(What needs to be done) In the passage below, where is her bedroom window located?

She got two more letters from him today, the most recent dated April 2. She loves it when he’s in port because his letters get to her so quickly. She assumes that since the latest letter was written from port, it means he was not in on the raid on Okinawa.

Those  nurses at the Easter service must have been quite popular with the men who’d not seen a woman in 14 months. “Gee, maybe they’d even talk to me if I were out there. Guess you boys would talk to just about anything you didn’t have to salute.”

She comments that life “out there” sounds nearly civilized when he talks about all the radio programs he gets to  hear. She wishes she could be on one of those programs and send him a fond “hello” over the airwaves.

She’s grateful she didn’t know until after the fact that he was involved in the Tokyo raid. “I’m sure I’d turn grey if I knew about these things before hand. Your letters are so cheery I can’t even guess when you’re doing something exciting and when it’s all just routine.”

Referring to his comments about her spoiling kids who might be his, she says “If they aren’t ‘our’ kids, there won’t be any. Need I make any further comment?”

She notifies him that her bedroom window is the only one on the third floor in the rear of the house, and there’s no need for him to bring a ladder. “Just whistle. I’ll tie my bed clothes into knots and make a rope ladder. I did it once before when my parents and I didn’t agree on where I should spend my evening.”

(Data provided)
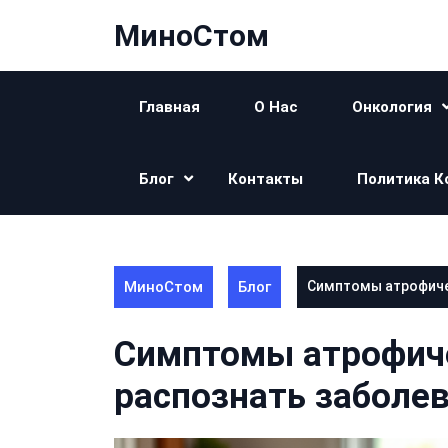
Перейти
МиноСтом
к
контенту
Главная
О Нас
Онкология
Блог
Контакты
Политика К
МиноСтом
Блог
Симптомы атрофичес
Симптомы атрофиче
распознать заболе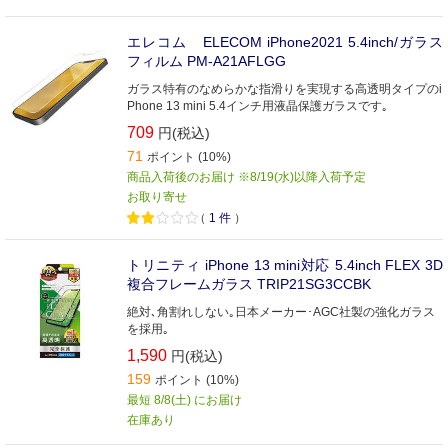
エレコム ELECOM iPhone2021 5.4inch/ガラス
フィルム PM-A21AFLGG
ガラス特有のなめらかな指滑りを実現する高透明タイプのi
Phone 13 mini 5.4インチ用液晶保護ガラスです｡
709
円(税込)
71
ポイント (10%)
商品入荷後のお届け ※8/19(水)以降入荷予定
お取り寄せ
（
1
件
）
トリニティ iPhone 13 mini対応 5.4inch FLEX 3D
複合フレームガラス TRIP21SG3CCBK
絶対､角割れしない｡日本メーカー･AGC社製の強化ガラス
を採用｡
1,590
円(税込)
159
ポイント (10%)
最短 8/8(土) にお届け
在庫あり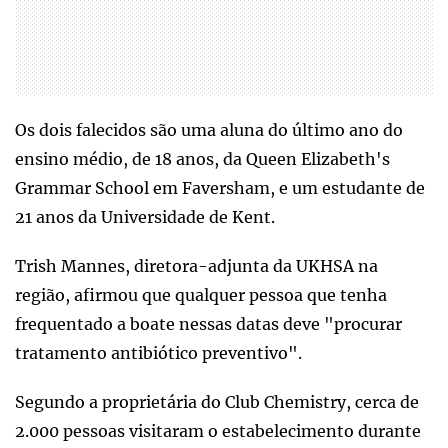
Os dois falecidos são uma aluna do último ano do
ensino médio, de 18 anos, da Queen Elizabeth's
Grammar School em Faversham, e um estudante de
21 anos da Universidade de Kent.
Trish Mannes, diretora-adjunta da UKHSA na
região, afirmou que qualquer pessoa que tenha
frequentado a boate nessas datas deve "procurar
tratamento antibiótico preventivo".
Segundo a proprietária do Club Chemistry, cerca de
2.000 pessoas visitaram o estabelecimento durante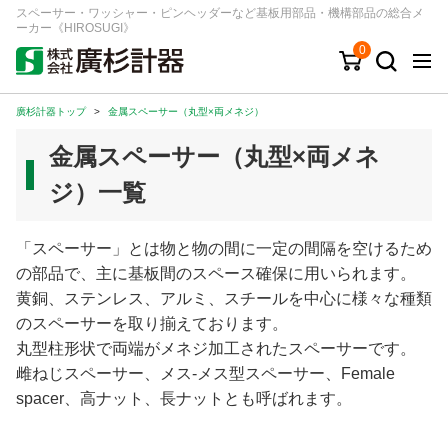
スペーサー・ワッシャー・ピンヘッダーなど基板用部品・機構部品の総合メ
ーカー《HIROSUGI》
0
廣杉計器トップ
>
金属スペーサー（丸型×両メネジ）
キーワード
品番/シリーズ
商品カテゴリから探す
金属スペーサー（丸型×両メネ
ジャンルから探す
ジ）一覧
シリーズから探す
「スペーサー」とは物と物の間に一定の間隔を空けるため
の部品で、主に基板間のスペース確保に用いられます。
黄銅、ステンレス、アルミ、スチールを中心に様々な種類
ログイン
のスペーサーを取り揃えております。
注文・見積りについて
丸型柱形状で両端がメネジ加工されたスペーサーです。
ご利用ガイド
雌ねじスペーサー、メス-メス型スペーサー、Female
spacer、高ナット、長ナットとも呼ばれます。
お問い合わせ窓口
会社情報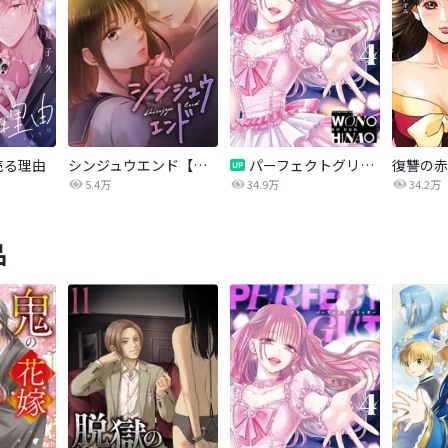
売る理由
シンジュウエンド【タテヨミ】
パーフェクトグリッター
5.4万
34.9万
34.2万
品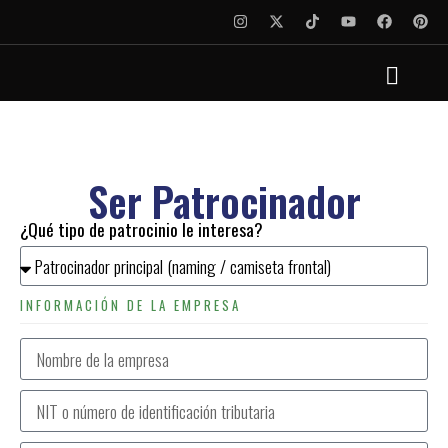
Ser Patrocinador
¿Qué tipo de patrocinio le interesa?
INFORMACIÓN DE LA EMPRESA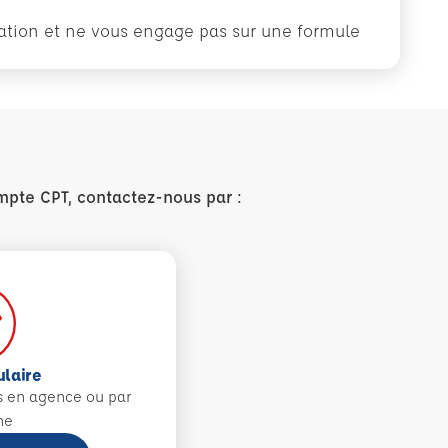
rmation et ne vous engage pas sur une formule
mpte CPT, contactez-nous par :
ulaire
s en agence ou par
ne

(Solved problem) It is the only window on the third floor in the rear of the house.